Jelang Nataru, Impor Sayuran Melonjak 92,01%
JAKARTA, Investortrust.id - Menjelang Natal dan Tahun Baru (Nataru), impor sayuran melonjak 92,01% atau yang terbesar pada November 2023, dibanding bulan sebelumnya. Berikutnya bijih logam, terak, dan abu melambung 87,27%, pupuk 76,58%, ampas dan sisa industri makanan 31,98%, serta gula dan kembang gula 26,61% month on month (mom).
Kementerian Perdagangan (Kemendag) mencatat nilai impor Indonesia pada November 2023 sebesar USD 19,59 miliar. Nilai ini meningkat 4,89% dibanding bulan sebelumnya karena didorong kenaikan impor nonmigas sebesar 4,08% dan migas sebesar 8,79% mom. Peningkatan impor periode November 2023 terjadi pada seluruh golongan penggunaan barang, dengan kenaikan impor tertinggi terjadi pada golongan barang konsumsi sebesar 10,54%, diikuti barang modal 6,97% dan bahan/baku penolong sebesar 3,60% mom.
Baca Juga
Impor Indonesia Capai US$ 19,59 Miliar di November, Naik 4,89% Secara Bulanan
Menteri Perdagangan (Mendag) Zulkifli Hasan menjelaskan, karena untuk persiapan Nataru, impor barang konsumsi meningkat di November lalu. "Peningkatan impor bahan baku dan barang modal juga terjadi karena produsen akan mempercepat produksi untuk Desember 2023," kata Mendag Zulkifli dalam keterangan di Jakarta, Selasa (18/11/2023).
PMI Menguat
Peningkatan impor pada November 2023 tersebut sejalan dengan peningkatan aktivitas manufaktur Indonesia. "Ini terlihat dari Purchasing Managers Index (PMI) Manufaktur Indonesia yang tercatat sebesar 51,7 pada November. PMI tersebut naik dibandingkan dengan bulan sebelumnya yang sebesar 51,1," ucap Mendag.

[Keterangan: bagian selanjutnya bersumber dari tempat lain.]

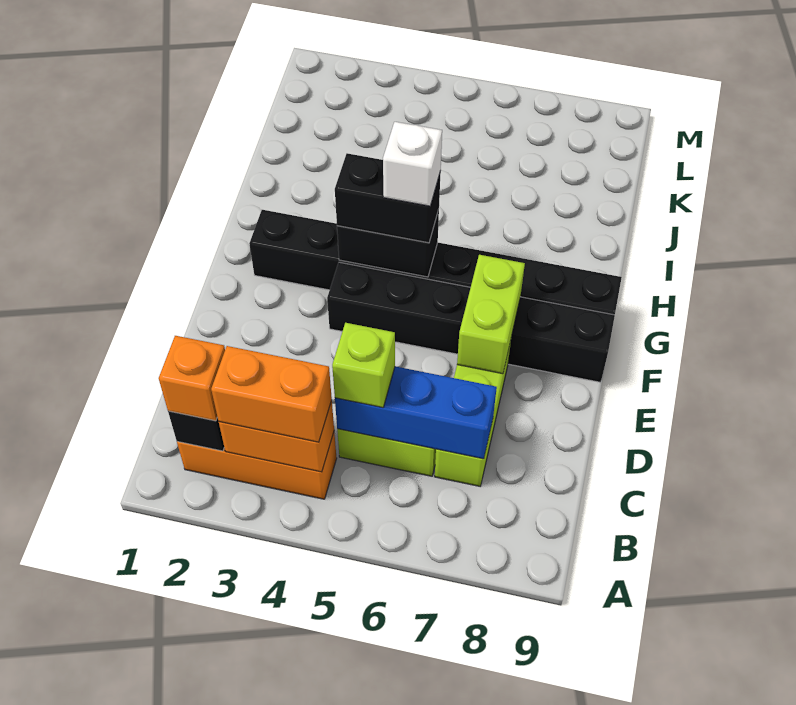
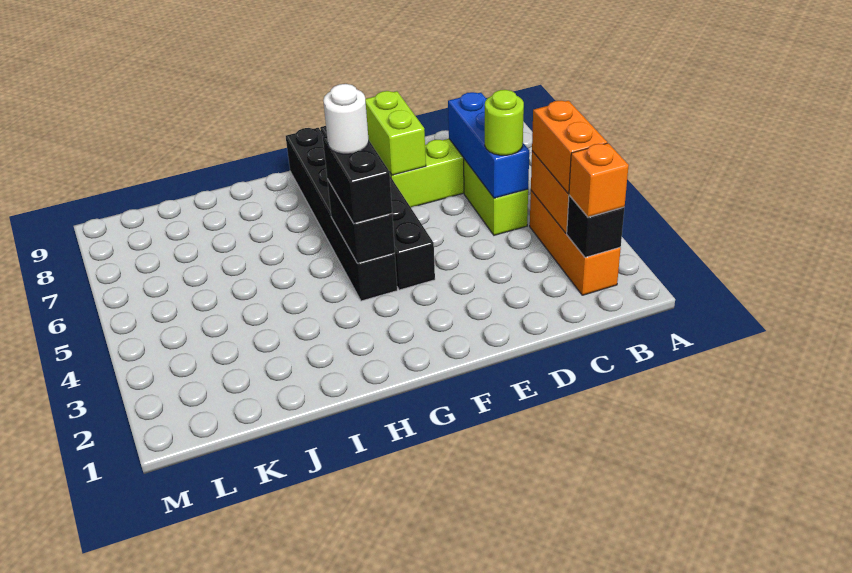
lime 1x1 brick [332,323,395,408] -> lime 1x1 round brick [485,90,524,155]
lime 1x2 brick [457,255,525,374] -> lime 1x2 brick turned to [365,91,426,175]
black 1x8 brick [249,210,622,315] -> black 1x6 brick [286,128,397,301]
white 1x1 brick [383,122,442,206] -> white 1x1 round brick [323,84,369,154]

Sementara itu, sejumlah produk tercatat menurun impornya pada November 2023. Produk dengan kontraksi impor terdalam antara lain logam mulia dan perhiasan/permata yang turun 54,11%, kapas 17,17%, bahan bakar mineral 12,67%, bahan kimia anorganik 12,63%, serta filamen buatan 6,31% mom.